La raison en est l’incompréhension et le désaveu d’une société qui ne parvient pas à supporter l’idée que l’on puisse réconforter une personne vouée à la souffrance et à toutes les formes de privation.
Notre société en recherche de sécurité maximale ne veut rien voir de la souffrance de ceux qui ont pourtant été le plus souvent incarcérés en raison déjà d’un trop plein de souffrance mentale ou de misère affective et sociale.
Aussi un lourd silence pèse sur ce qui est subi de manière inhumaine : la surpopulation, la violence, le suicide, la maladie mentale, les conditions de vie indignes, le peu de place donnée à la réinsertion, le travail sous-rémunéré, l’insuffisante préparation de la sortie, les humiliations...
La condamnation de la France plusieurs fois portée par des Instances Européennes, l’appel sans cesse renouvelé des associations et des bénévoles accompagnant professionnellement ou caritativement les détenus, les conclusions de la Commission Parlementaire réunie à propos du procès d’Outreau ont eu si peu d’effets que surgit là une question éthique essentielle concernant la prison : « les détenus, dont certains sont innocents, d’autres « fous », et d’autres coupables, sont-ils encore à nos yeux des êtres humains à part entière ? ». S’ils sont déshumanisés, que peut-on attendre de leur comportement social, c’est à dire humain ?

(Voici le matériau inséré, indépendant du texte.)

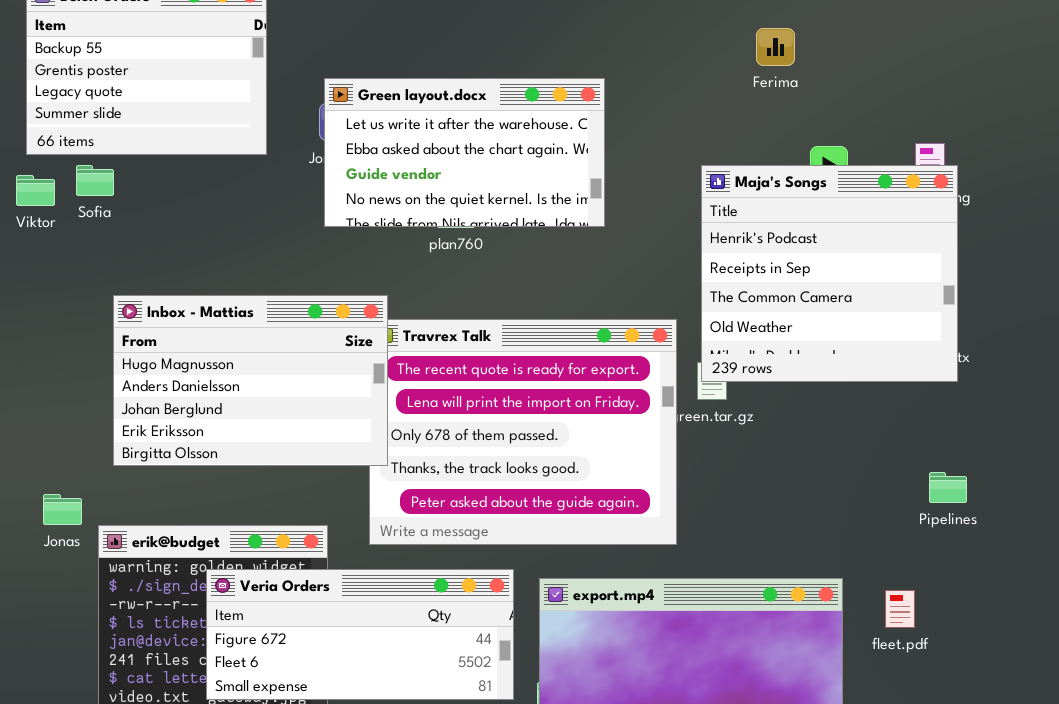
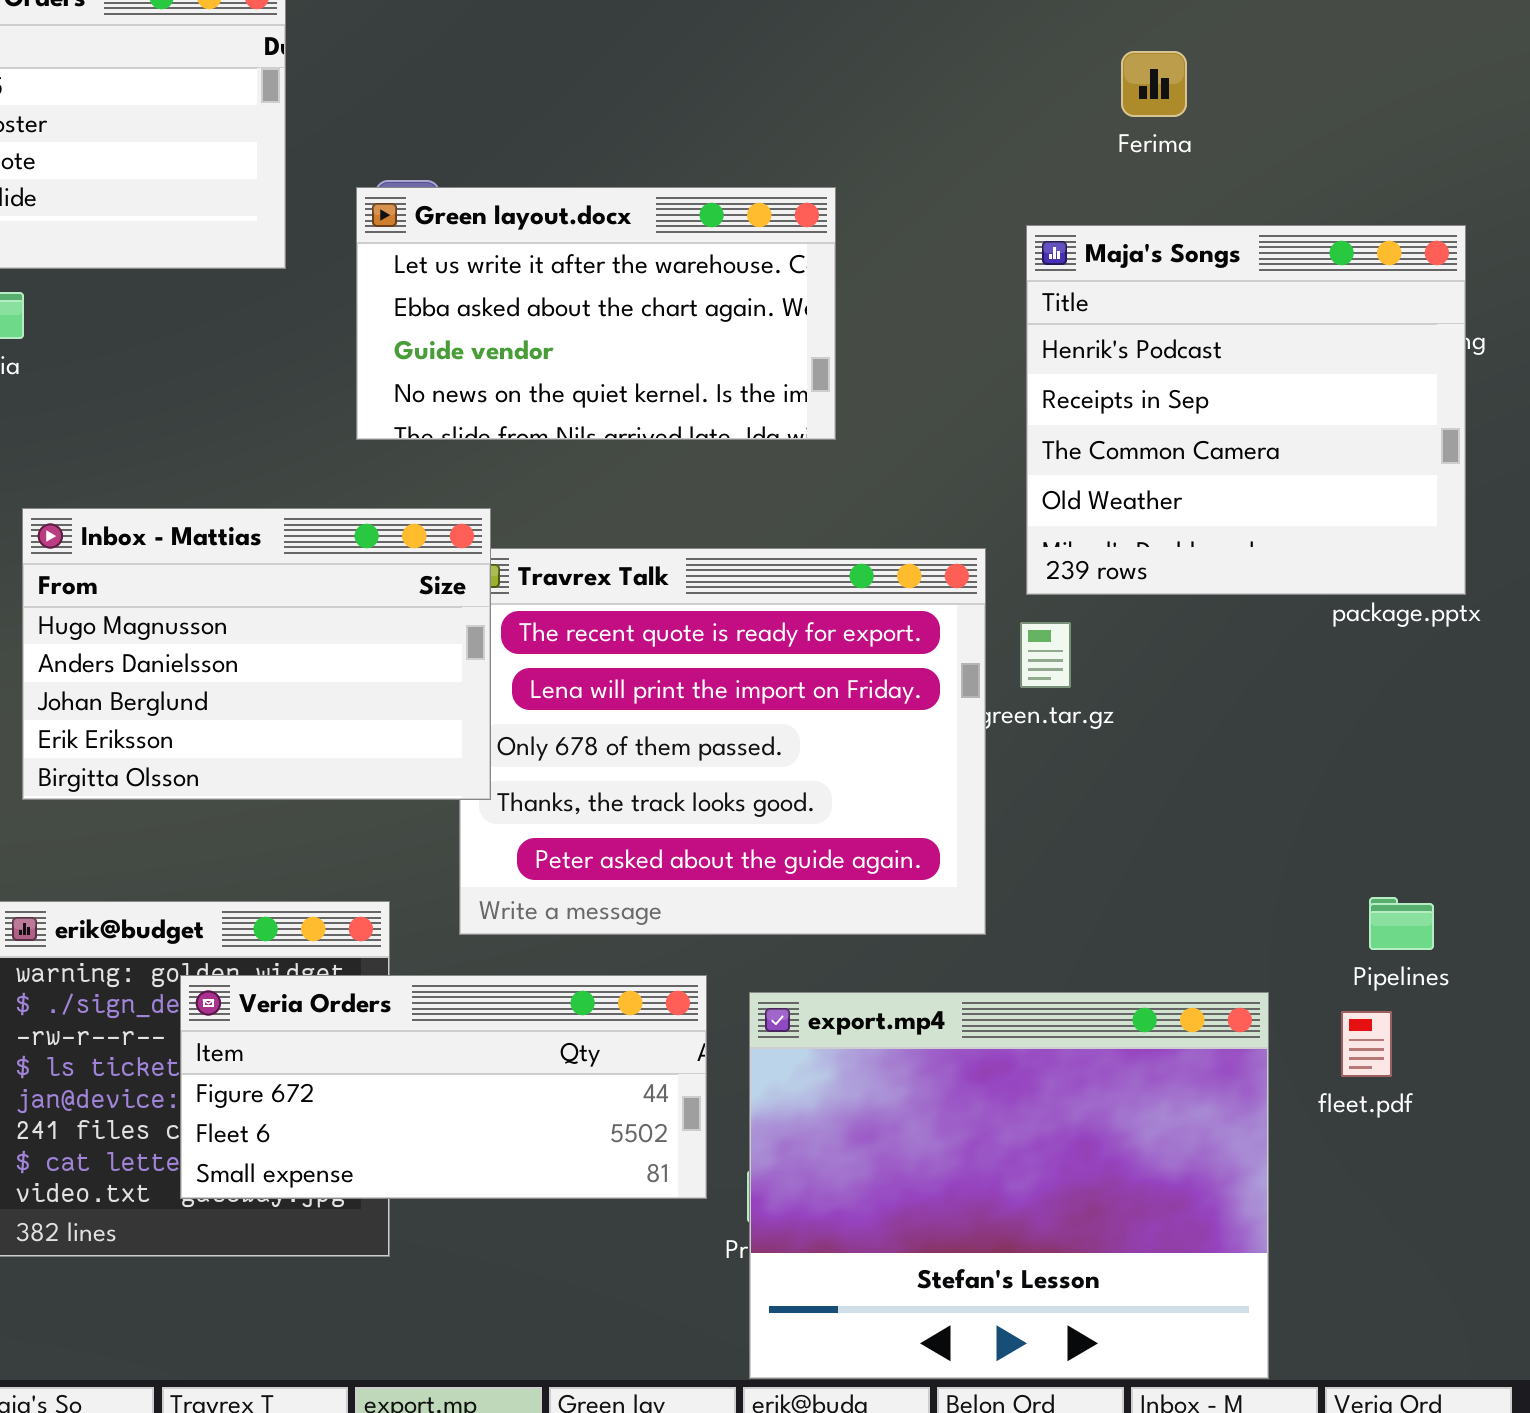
Green layout.docx: [324,78,605,227] -> [356,187,836,440], moved
Maja's Songs: [701,165,958,382] -> [1026,225,1466,595], moved
Pipelines: [929,472,967,503] -> [1369,897,1434,950], moved

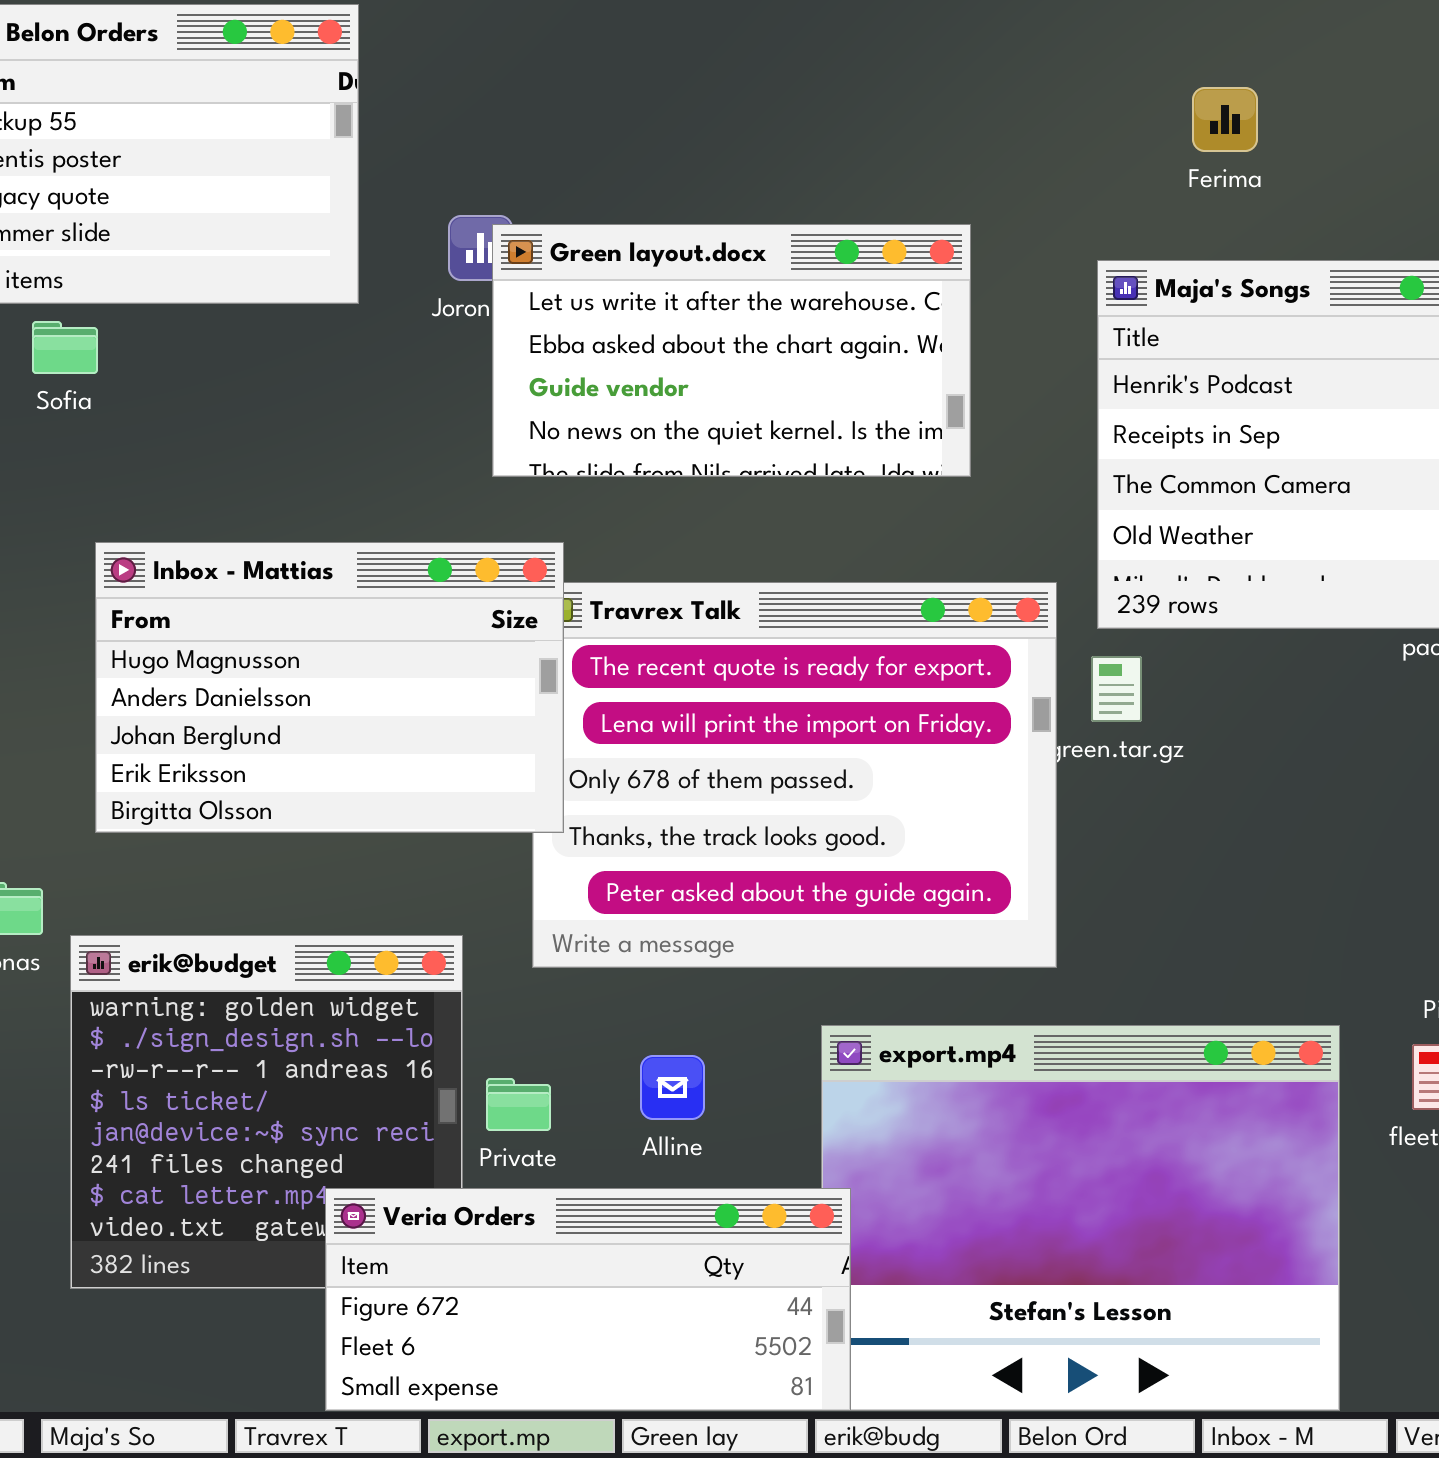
Green layout.docx: [356,187,836,440] -> [492,224,971,477], moved
Veria Orders: [180,975,707,1199] -> [325,1188,851,1411], moved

Comment accepter que la prison demeure un lieu de punition, de souffrance, de maladie, de folie, d’exclusion et d’oubli, si l’on admet que son rôle est d’être un lieu où la sanction doit permettre à la personne de se reconstruire ?
Comment envisager une (re)insertion si la prison est un lieu où la régression, la perte d’autonomie, l’absence de projet, la violence et la dépendance sont la règle ?
Comment penser la (re)socialisation en prison si la prison désocialise ?
Comment enseigner, en prison et hors de prison, le respect de la loi et de la dignité humaine, si la société ne veille pas, dans ses prisons, au respect de la loi et de la dignité humaine ?
La question éthique majeure - qui est au cœur de l’éthique médicale, mais qui, comme souvent, dépasse largement ce cadre - est celle du respect de la dignité des personnes.
Il faut sans cesse rappeler que la prison est l’institution de la république à laquelle revient en dernier recours la charge d’appliquer et de faire appliquer la loi. La loi prévoit que la détention est une sanction définie par la seule privation de la liberté d’aller et venir. La prison ne peut être un lieu où le détenu n’a pas accès aux droits fondamentaux garantis à tous par la loi, et notamment le droit à la santé.
Pour cette raison, la réflexion sur la santé en prison ne peut être dissociée d’une réflexion sur la prison elle-même. Il s’agit d’un problème qui engage la société dans son ensemble : nous sommes tous, en tant que collectivité, et chacun d’entre nous, en tant que citoyen, responsables du respect de la dignité humaine des personnes détenues, qu’elles soient prévenues, en attente de jugement et présumées innocentes, ou qu’elles aient été condamnées « au nom du peuple français ».
Certains engagements ont été pris en 2006. La France a adopté en janvier 2006 les 108 recommandations du Conseil de l’Europe concernant la prison, s’engageant ainsi à les mettre en application. Le Ministre de la Justice a annoncé cet automne la proposition de confier au Médiateur de la République une mission de contrôle concernant la prison. Enfin, l’enquête réalisée par l’Observatoire International des Prisons (OIP) auprès des détenus et des professionnels dans les prisons, dont la publication a donné lieu cet automne, aux Etats Généraux de la prison, s’est, pour la première fois déroulée avec le soutien du Ministère de la Justice.
Il faut espérer que ces engagements traduisent une réelle évolution des mentalités, et conduiront rapidement à des changements significatifs concrets et visibles.